They Come Pre-Programmed… So What’s Your Next Move?

The title of this post is an idea that I think about several times a week while I’m teaching and planning.  Maybe you’ve been there.

~ You’re solving proportions and a kiddo with stars in her eyes exclaims, “The BUTTERFLY METHOD!”

~ You’re isolating a variable while solving equations, and when you ask what’s next, a student offers, “Well, those cancel out, so you have x = -3…”

~ You’re solving inequalities in one variable, and as you graph the solutions on a number line, an excited student exclaims, “I know a shortcut!  The way the symbol is pointing tells you which way to point the arrow when you graph it!”

Some of these “a-ha” moments might happen as we’re teaching (the inequality idea above, for example).  I have no data to back this up, but my guess is that more often than not, these ideas have been explicitly taught to students by well-intentioned teachers and tutors.  Yet, when students are asked to think differently… well… a recent tweet from Jonathan Osters comes to mind…

When these moments inevitably happen in your classroom, literally, what is your next move?  What’s the expression on your face looking like?  What are the words that you say?  What’s next?

I have handled these moments across the gamut – with grace, all the way down to (sporting my best pouty face), “I never use the word cancel… except when I tell students that I never use the word cancel.”

How do we respect those who are trying to help students by teaching them “tricks”, yet steer things toward learning mathematics for understanding (especially when students LOVE and ADORE a good trick)?  Simply asking and pursuing, “Why does that work?” can help – some students’ reactions are PRICELESS as I watch them UNDERSTAND the mathematics right before my eyes.  Other students look a bit like Osters’ aforementioned tweet, preferring the “trick” that “works” instead.

I’ve gotten lots of ideas for exploring alternatives that promote understanding from Nix the  Tricks.  If they’re already pre-programmed to “FOIL” I’ve found the conversation about why that acronym is so silly (because it only helps when multiplying two binomials) can bring clarity.

Another approach I’ve tried is to create “proactive problems” and ask strategic questions as we work them.  I see huge potential in creating some sort of problems-resource as a community that might help us be more proactive in the moments before a student is just about to utter the “trick”.

~ Instead of cross-products right out of the gate, ask students, “How can we isolate the variable in this equation?”  (What?
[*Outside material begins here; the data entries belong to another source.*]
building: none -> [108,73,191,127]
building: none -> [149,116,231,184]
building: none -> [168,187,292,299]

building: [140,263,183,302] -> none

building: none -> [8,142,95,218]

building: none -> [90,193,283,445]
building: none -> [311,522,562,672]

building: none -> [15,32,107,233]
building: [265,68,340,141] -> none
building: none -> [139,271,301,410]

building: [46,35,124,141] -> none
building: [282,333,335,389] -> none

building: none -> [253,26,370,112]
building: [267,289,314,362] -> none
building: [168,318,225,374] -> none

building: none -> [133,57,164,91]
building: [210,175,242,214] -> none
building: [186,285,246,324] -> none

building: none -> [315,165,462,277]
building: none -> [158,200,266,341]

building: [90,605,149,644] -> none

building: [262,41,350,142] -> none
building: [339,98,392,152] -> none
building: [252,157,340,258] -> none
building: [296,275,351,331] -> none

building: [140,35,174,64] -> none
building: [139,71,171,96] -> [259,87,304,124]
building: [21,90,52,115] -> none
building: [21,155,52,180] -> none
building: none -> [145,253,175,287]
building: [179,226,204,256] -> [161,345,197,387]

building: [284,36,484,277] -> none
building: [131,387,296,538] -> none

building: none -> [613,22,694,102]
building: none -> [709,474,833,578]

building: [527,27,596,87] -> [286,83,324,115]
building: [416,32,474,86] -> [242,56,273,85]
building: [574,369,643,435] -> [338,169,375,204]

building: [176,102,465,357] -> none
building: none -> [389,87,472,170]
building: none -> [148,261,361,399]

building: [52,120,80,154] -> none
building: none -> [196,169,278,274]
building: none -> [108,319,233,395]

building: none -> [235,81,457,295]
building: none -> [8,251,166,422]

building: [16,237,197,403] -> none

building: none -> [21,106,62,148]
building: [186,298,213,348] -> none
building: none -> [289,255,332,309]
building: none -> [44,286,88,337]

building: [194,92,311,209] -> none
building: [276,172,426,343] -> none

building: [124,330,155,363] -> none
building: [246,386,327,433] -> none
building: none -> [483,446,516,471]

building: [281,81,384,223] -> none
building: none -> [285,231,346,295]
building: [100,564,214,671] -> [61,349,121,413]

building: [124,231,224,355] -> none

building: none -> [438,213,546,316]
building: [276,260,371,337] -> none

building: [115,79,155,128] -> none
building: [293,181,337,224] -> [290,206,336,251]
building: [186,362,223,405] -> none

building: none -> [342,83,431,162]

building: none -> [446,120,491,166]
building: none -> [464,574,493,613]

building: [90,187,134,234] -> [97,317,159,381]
Proportions are equations?!? I can multiply both sides of the equation by 40 first?  I can DO that?)

~ Instead of saying “cancel” during instruction, verbally describe what’s happening every time using visuals and concepts of identities.  Reinforce this language as students begin to use it when they explain their thinking.

What are your favorite ways of handling “tricky” instructional moments of opportunity?

And, I’d be naive to think there aren’t things that *I* am explicitly teaching my students, with the best of intentions, that might drive my students’ future math teachers nuts.

What topics and methods am *I* teaching right now that will make my students’ future math teachers roll their eyes?

What sort of “proactive problems” handed down from my students’ future math teachers could also help ME know why I might consider changing the way I present certain topics now?

How can we get better at this?

Follow-up: Check out Dan Meyer’s living document of ideas from folks all over to help create “Mathematical Headaches”

Might we create a similar resource along the lines of… “Rethinking Tricks with Proactive Problems” Directory?  or “Instructional Language to Overcome Tricks” Directory?